2010 wechselte Casper, der ledig und kinderlos ist, zur IHK und schob dort „Furgy – Future renewable Energy“ an. Ansinnen des durchaus internationalen Interreg-IV-Projekts war es, „mehr Dynamik in den Wissenstransfer zu den Erneuerbaren Energien im Norden zu bringen“, wie auf der Internetseite zu lesen ist. Vermarktung spielte dabei eine nicht unwesentliche Rolle.

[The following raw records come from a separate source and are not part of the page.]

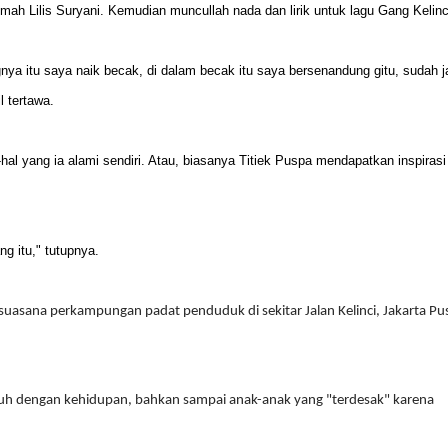
ah Lilis Suryani. Kemudian muncullah nada dan lirik untuk lagu Gang Kelinc
nya itu saya naik becak, di dalam becak itu saya bersenandung gitu, sudah j
l tertawa.
al yang ia alami sendiri. Atau, biasanya Titiek Puspa mendapatkan inspirasi
g itu," tutupnya.
suasana perkampungan padat penduduk di sekitar Jalan Kelinci, Jakarta Pu
h dengan kehidupan, bahkan sampai anak-anak yang "terdesak" karena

Als Gorm Casper von der Ausschreibung der künftigen LTO-GmbH erfahren hat, dürfte es dem Tourismus-affinen Netzwerker in den Fingern gekribbelt haben. Denn Casper sagt gerne von sich: „Mich treibt eine Heimatbegeisterung um.“ Und er sagt ganz allgemein über die ausgeschriebene Stelle: „Sie wäre mein Traumjob.“

Dem Auswahlgremium lagen mindestens 66 Bewerbungen vor. Mit sieben Bewerbern ist persönlich gesprochen worden, wie Thomas Kuchel, stellvertretender Sprecher der Stadt Flensburg, gestern unserer Zeitung gegenüber sagte. Angaben zum auserkorenen Kandidaten durfte Kuchel nicht machen. Darauf hatten sich die kommunalen Beteiligten verständigt.

Vorgesehen ist, dass der Auserwählte am 1. Juli beginnt und zwar als Geschäftsführer des Flensburg Fjord Tourismus. Dessen bisherige Geschäftsführerin Finja Fröhlich hat sich ebenso um den LTO-Posten beworben. Wird sie nicht gewählt, läuft ihr Vertrag nach Angaben Kuchels aus. FFT, die derzeitige Tourismus-Gesellschaft der Stadt Flensburg, wird vermutlich in der künftigen LTO-GmbH aufgehen.